La preoccupazione dell'Europa sta tutta nel ghigno che Ursula von der Leyen ha “spacciato” per sorriso di sollievo nel momento della stretta di mano finale al presidente amricano Trump. Per non parlare della battuta, si fa per dire, di Victor Orban: «Trump - ha detto il leader filoputiniano ungherese - si è mangiato von der leyen a colazione». Insomma, ora bisognerà vedere se l’accordo sui dazi, che per qualcuno è una sorta di “estorsione”, reggerà all’urto delle reazioni europee. A cominciare dalla Francia che, per voce del premier François Bayrou, esprime tutta la sua delusione: «È un giorno buio quello in cui un’alleanza di popoli liberi, uniti per affermare i propri valori e difendere i propri interessi, decide di sottomettersi», scrive infatti l’uomo scelto dall’Eliseo. E se Fi e Fdi blindano l’accordo, il giudizio di Matteo Renzi è durisimo: «L’accordo tra Stati Uniti ed Europa sui dazi non è un accordo: è la resa incondizionata dell’Europa al sovranismo di Trump. La verità è che i sovranisti fanno male al mondo», afferma nella Enews il leader di Italia viva, che non contento aggiunge: «E se oggi il governo americano festeggia, accordi coloniali di questo genere porteranno sul medio periodo gli Stati Uniti a perdere la propria forza morale ed economica. Con il piano Marshall l’America ha guidato il mondo per decenni, con le tariffe l’America fa del male innanzitutto ai propri alleati europei. Il sovranismo fa male all’Italia, fa male all’economia, fa male alla libertà. E sul medio periodo persino agli americani. Per uno come me, cresciuto con il mito degli Stati Uniti democratici di Kennedy e Clinton, è arrivato il momento di rimpiangere persino la destra di Ronald Reagan, i cui discorsi contro i dazi, non a caso, sono tornati di moda in queste settimane. La destra liberale e liberista non avrebbe mai potuto partorire un obbrobrio economico e giuridico come quello di queste ore.
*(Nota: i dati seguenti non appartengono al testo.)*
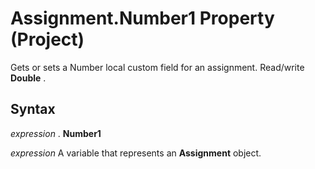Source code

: 
# Assignment.Number1 Property (Project)

Gets or sets a Number local custom field for an assignment. Read/write  **Double** .


## Syntax

 _expression_ . **Number1**

 _expression_ A variable that represents an **Assignment** object.

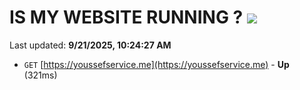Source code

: # IS MY WEBSITE RUNNING ? [![](https://img.shields.io/static/v1?label=Sponsor&message=%E2%9D%A4&logo=GitHub&color=%23fe8e86)](https://github.com/sponsors/Youssef-Lehmam)

Last updated: **9/21/2025, 10:24:27 AM**

- `GET` [https://youssefservice.me](https://youssefservice.me) - **Up** (321ms)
E la destra europea di Kohl, Chirac, Berlusconi, Aznar e ovviamente della Thatcher, non avrebbe mai accettato un accordo del genere».

In Russia, invece, stappano champagne e infieriscono contro l’Europa: «L’accordo è del tutto umiliante per gli europei, poiché avvantaggia solo gli Stati Uniti», scrive su Telegram l’ex presidente russo Dmitry Medvedev. «Aumenta significativamente i costi per l’industria e l’agricoltura in molti paesi dell’Ue, a causa dell’obbligo di acquistare costosa energia americana» e «reindirizza un potente flusso di investimenti dall’Europa agli Stati Uniti».
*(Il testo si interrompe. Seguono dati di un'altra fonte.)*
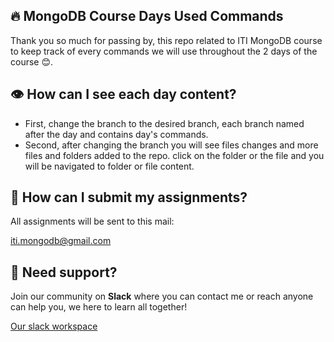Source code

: ## 🔥 MongoDB Course Days Used Commands

Thank you so much for passing by, this repo related to ITI MongoDB course to keep track of every commands we will use throughout the 2 days of the course 😊.


## 👁️ How can I see each day content?

- First, change the branch to the desired branch, each branch named after the day and contains day's commands.
- Second, after changing the branch you will see files changes and more files and folders added to the repo. click on the folder or the file and you will be navigated to folder or file content.


## 📝 How can I submit my assignments?

All assignments will be sent to this mail:

[iti.mongodb@gmail.com](mailto:iti.mongodb@gmail.com)


## 🤝 Need support?

Join our community on **Slack** where you can contact me or reach anyone can help you, we here to learn all together!

[Our slack workspace](https://join.slack.com/t/mongodbcourse/shared_invite/zt-id5p0zxd-EIRdpaUtCfmdr83J4d8k1g)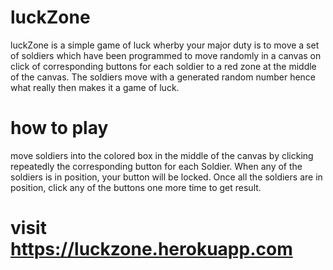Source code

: # luckZone

luckZone is a simple game of luck wherby your 
major duty is to move a set of soldiers which
have been programmed to move randomly in a canvas
on click of corresponding buttons for each soldier 
to a red zone at the middle of the canvas. The soldiers
move with a generated random number hence what really
then makes it a game of luck.

# how to play


move soldiers into the colored box in the middle of the canvas 
by clicking repeatedly the corresponding button for each 
Soldier. When any of the soldiers is in position, your 
button will be locked. Once all the soldiers are in position,
click any of the buttons one more time to get result.

# visit https://luckzone.herokuapp.com

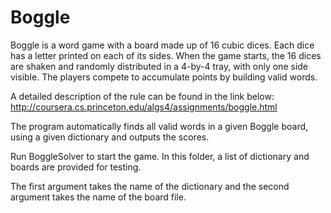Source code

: # Boggle
Boggle is a word game with a board made up of 16 cubic dices. Each dice has a letter printed on each of its sides. When the game starts,
the 16 dices are shaken and randomly distributed in a 4-by-4 tray, with only one side visible. The players compete to accumulate points
by building valid words.

A detailed description of the rule can be found in the link below:
http://coursera.cs.princeton.edu/algs4/assignments/boggle.html

The program automatically finds all valid words in a given Boggle board, using a given dictionary and outputs the scores.

Run BoggleSolver to start the game. In this folder, a list of dictionary and boards are provided for testing.

The first argument takes the name of the dictionary and the second argument takes the name of the board file.
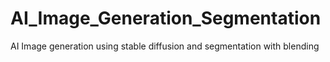# AI_Image_Generation_Segmentation
AI Image generation using stable diffusion and segmentation with blending
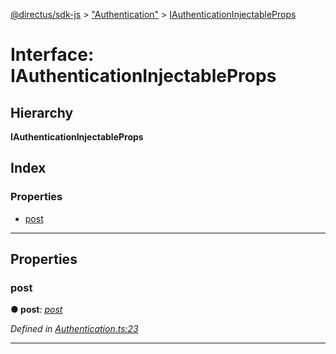 [@directus/sdk-js](../README.md) > ["Authentication"](../modules/_authentication_.md) > [IAuthenticationInjectableProps](../interfaces/_authentication_.iauthenticationinjectableprops.md)

# Interface: IAuthenticationInjectableProps

## Hierarchy

**IAuthenticationInjectableProps**

## Index

### Properties

* [post](_authentication_.iauthenticationinjectableprops.md#post)

---

## Properties

<a id="post"></a>

###  post

**● post**: *[post](_api_.iapi.md#post)*

*Defined in [Authentication.ts:23](https://github.com/janbiasi/sdk-js/blob/0ae3664/src/Authentication.ts#L23)*

___

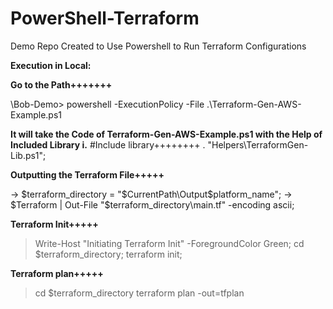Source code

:# PowerShell-Terraform
Demo Repo Created to Use Powershell to Run Terraform Configurations

**Execution in Local:**

**Go to the Path+++++++**

\Bob-Demo> powershell -ExecutionPolicy -File .\Terraform-Gen-AWS-Example.ps1

**It will take the Code of Terraform-Gen-AWS-Example.ps1 with the Help of Included Library i.**
#Include library++++++++
. "Helpers\TerraformGen-Lib.ps1";

**Outputting the Terraform File+++++**

-> $terraform_directory = "$CurrentPath\Output\$platform_name";
-> $Terraform | Out-File "$terraform_directory\main.tf" -encoding ascii;


**Terraform Init+++++**

> Write-Host "Initiating Terraform Init" -ForegroundColor Green;
    cd $terraform_directory;
    terraform init; 

**Terraform plan+++++**

> cd $terraform_directory
terraform plan -out=tfplan
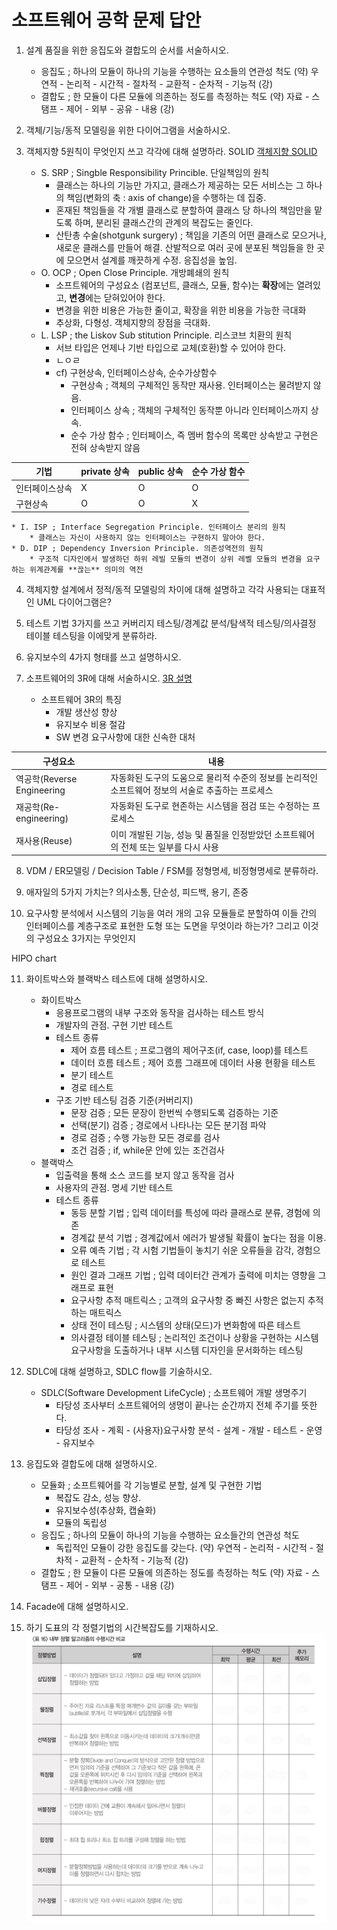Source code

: # 소프트웨어 공학 문제 답안

1. 설계 품질을 위한 응집도와 결합도의 순서를 서술하시오.
    * 응집도 ; 하나의 모듈이 하나의 기능을 수행하는 요소들의 연관성 척도
    (약) 우연적 - 논리적 - 시간적 - 절차적 - 교환적 - 순차적 - 기능적 (강)
    * 결합도 ; 한 모듈이 다른 모듈에 의존하는 정도를 측정하는 척도
    (약) 자료 - 스탬프 - 제어 - 외부 - 공유 - 내용 (강)

2. 객체/기능/동적 모델링을 위한 다이어그램을 서술하시오.



3. 객체지향 5원칙이 무엇인지 쓰고 각각에 대해 설명하라.
SOLID
[객체지향 SOLID](https://www.nextree.co.kr/p6960/)
    * S. SRP ; Singble Responsibility Princible. 단일책임의 원칙
        * 클래스는 하나의 기능만 가지고, 클래스가 제공하는 모든 서비스는 그 하나의 책임(변화의 축 : axis of change)을 수행하는 데 집중.
        * 혼재된 책임들을 각 개별 클래스로 분할하여 클래스 당 하나의 책임만을 맡도록 하며, 분리된 클래스간의 관계의 복잡도는 줄인다.
        * 산탄총 수술(shotgunk surgery) ; 책임을 기존의 어떤 클래스로 모으거나, 새로운 클래스를 만들어 해결. 산발적으로 여러 곳에 분포된 책임들을 한 곳에 모으면서 설계를 깨끗하게 수정. 응집성을 높임.
    * O. OCP ; Open Close Principle. 개방폐쇄의 원칙
        * 소프트웨어의 구성요소 (컴포넌트, 클래스, 모듈, 함수)는 **확장**에는 열려있고, **변경**에는 닫혀있어야 한다.
        * 변경을 위한 비용은 가능한 줄이고, 확장을 위한 비용을 가능한 극대화
        * 추상화, 다형성. 객체지향의 장점을 극대화.
    * L. LSP ; the Liskov Sub stitution Principle. 리스코브 치환의 원칙
        * 서브 타입은 언제나 기반 타입으로 교체(호환)할 수 있어야 한다.
        * ㄴㅇㄹ
        * cf) 구현상속, 인터페이스상속, 순수가상함수
            * 구현상속 ; 객체의 구체적인 동작만 재사용. 인터페이스는 물려받지 않음.
            * 인터페이스 상속 ; 객체의 구체적인 동작뿐 아니라 인터페이스까지 상속.
            * 순수 가상 함수 ; 인터페이스, 즉 멤버 함수의 목록만 상속받고 구현은 전혀 상속받지 않음
        
        
|기법|private 상속|public 상속|순수 가상 함수|
|---|---|---|---|
|인터페이스상속|X|O|O|
|구현상속|O|O|X|

    * I. ISP ; Interface Segregation Principle. 인터페이스 분리의 원칙
        * 클래스는 자신이 사용하지 않는 인터페이스는 구현하지 말아야 한다.
    * D. DIP ; Dependency Inversion Principle. 의존성역전의 원칙
        * 구조적 디자인에서 발생하던 하위 레빌 모듈의 변경이 상위 레벨 모듈의 변경을 요구하는 위계관계를 **끊는** 의미의 역전


4. 객체지향 설계에서 정적/동적 모델링의 차이에 대해 설명하고 각각 사용되는 대표적인 UML 다이어그램은?

5. 테스트 기법 3가지를 쓰고 커버리지 테스팅/경계값 분석/탐색적 테스팅/의사결정 테이블 테스팅을 이에맞게 분류하라.

6. 유지보수의 4가지 형태를 쓰고 설명하시오.

7. 소프트웨어의 3R에 대해 서술하시오.
[3R 설명](http://blog.skby.net/3rreverse-engineering-re-engineering-reuse/)
    * 소프트웨어 3R의 특징
        * 개발 생산성 향상
        * 유지보수 비용 절감
        * SW 변경 요구사항에 대한 신속한 대처
        
|구성요소|내용|
|---|---|
|역공학(Reverse Engineering|자동화된 도구의 도움으로 물리적 수준의 정보를 논리적인 소프트웨어 정보의 서술로 추출하는 프로세스|
|재공학(Re-engineering)|자동화된 도구로 현존하는 시스템을 점검 또는 수정하는 프로세스|
|재사용(Reuse)|이미 개발된 기능, 성능 및 품질을 인정받았던 소프트웨어의 전체 또는 일부를 다시 사용|

8. VDM /  ER모델링 / Decision Table / FSM를 정형명세, 비정형명세로 분류하라.

9. 애자일의 5가지 가치는?
의사소통, 단순성, 피드백, 용기, 존중

10. 요구사항 분석에서 시스템의 기능을 여러 개의 고유 모듈들로 분할하여 이들 간의 인터페이스를 계층구조로 표현한 도형 또는 도면을 무엇이라 하는가? 그리고 이것의 구성요소 3가지는 무엇인지 

HIPO chart

11. 화이트박스와 블랙박스 테스트에 대해 설명하시오.
    * 화이트박스
        * 응용프로그램의 내부 구조와 동작을 검사하는 테스트 방식
        * 개발자의 관점. 구현 기반 테스트
        *  테스트 종류
            *  제어 흐름 테스트 ; 프로그램의 제어구조(if, case, loop)를 테스트
            *  데이터 흐름 테스트 ; 제어 흐름 그래프에 데이터 사용 현황을 테스트
            *  분기 테스트
            *  경로 테스트
        *  구조 기반 테스팅 검증 기준(커버리지)
            *  문장 검증 ; 모든 문장이 한번씩 수행되도록 검증하는 기준
            *  선택(분기) 검증 ; 경로에서 나타나는 모든 분기점 파악
            *  경로 검증 ; 수행 가능한 모든 경로를 검사
            *  조건 검증 ; if, while문 안에 있는 조건검사
    * 블랙박스
        * 입출력을 통해 소스 코드를 보지 않고 동작을 검사
        * 사용자의 관점. 명세 기반 테스트
        * 테스트 종류
            * 동등 분할 기법 ; 입력 데이터를 특성에 따라 클래스로 분류, 경험에 의존
            * 경계값 분석 기법 ; 경계값에서 에러가 발생될 확률이 높다는 점을 이용.
            * 오류 예측 기법 ; 각 시험 기법들이 놓치기 쉬운 오류들을 감각, 경험으로 테스트
            * 원인 결과 그래프 기법 ; 입력 데이터간 관계가 출력에 미치는 영향을 그래프로 표현
            * 요구사항 추적 매트릭스 ; 고객의 요구사항 중 빠진 사항은 없는지 추적하는 매트릭스
            * 상태 전이 테스팅 ; 시스템의 상태(모드)가 변화함에 따른 테스트
            * 의사결정 테이블 테스팅 ; 논리적인 조건이나 상황을 구현하는 시스템 요구사항을 도출하거나 내부 시스템 디자인을 문서화하는 테스팅
            
12. SDLC에 대해 설명하고, SDLC flow를 기술하시오.
    * SDLC(Software Development LifeCycle) ; 소프트웨어 개발 생명주기
        * 타당성 조사부터 소프트웨어의 생명이 끝나는 순간까지 전체 주기를 뜻한다.
        * 타당성 조사 - 계획 - (사용자)요구사항 분석 - 설계 - 개발 - 테스트 - 운영 - 유지보수

13. 응집도와 결합도에 대해 설명하시오.
    *  모듈화 ; 소프트웨어를 각 기능별로 분할, 설계 및 구현한 기법
        *  복잡도 감소, 성능 향상.
        *  유지보수성(추상화, 캡슐화)
        *  모듈의 독립성
    * 응집도 ; 하나의 모듈이 하나의 기능을 수행하는 요소들간의 연관성 척도
        *  독립적인 모듈이 강한 응집도를 갖는다.
    (약) 우연적 - 논리적 - 시간적 - 절차적 - 교환적 - 순차적 - 기능적 (강)
    * 결합도 ; 한 모듈이 다른 모듈에 의존하는 정도를 측정하는 척도
    (약) 자료 - 스탬프 - 제어 - 외부 - 공통 - 내용 (강)

14. Facade에 대해 설명하시오.

15. 하기 도표의 각 정렬기법의 시간복잡도를 기재하시오.
![sorting](./assets/photo.jpeg)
A questo punto, ha aggiunto, i cittadini europei «potrebbero anche assaltare Bruxelles e impiccare tutti gli eurocrati alle bandiere dei paesi dell’Ue, compresa, ovviamente, la rabbiosa nonna Ursula. Non servirebbe a nulla, ovviamente, ma almeno sarebbe divertente...». Per quel che riguarda l’impatto sulla nostra economia, Confcommercio fa sapere che le prime stime parlano di «un impatto diretto dei dazi al 15 per cento a danno del nostro export ricompreso nell’ordine di 8/ 10 miliardi di euro: impatto cui bisogna aggiungere gli effetti della svalutazione del dollaro. Il tutto in uno scenario di incremento globale delle tariffe commerciali che rende ancora più complessa la ricerca di opportunità su altri mercati esteri, soprattutto per le Pmi esportatrici. Dollaro debole e riduzione del reddito globale incideranno, inoltre, sul nostro turismo, la cui componente incoming ( 52 miliardi di euro nel 2023) costituisce una delle principali voci attive della bilancia italiana dei pagamenti. Si tratta, ora, di reagire con determinazione, facendo leva sulle peculiari caratteristiche di qualità di tanta parte del nostro export e sulla sua conseguente maggiore resilienza rispetto alle variazioni dei prezzi, anche attraverso misure di sostegno.

Inoltre, è davvero il momento di puntare sul rafforzamento della competitività e del mercato interno: in Europa, debito comune per il finanziamento di investimenti in beni pubblici europei (sicurezza, energia, reti infrastrutturali, intelligenza artificiale) e mobilitazione del risparmio anche attraverso l’Unione del mercato dei capitali; nel nostro Paese, compiuta messa a terra del Pnrr, sostegno agli investimenti ed avanzamento del processo di riforma del sistema fiscale».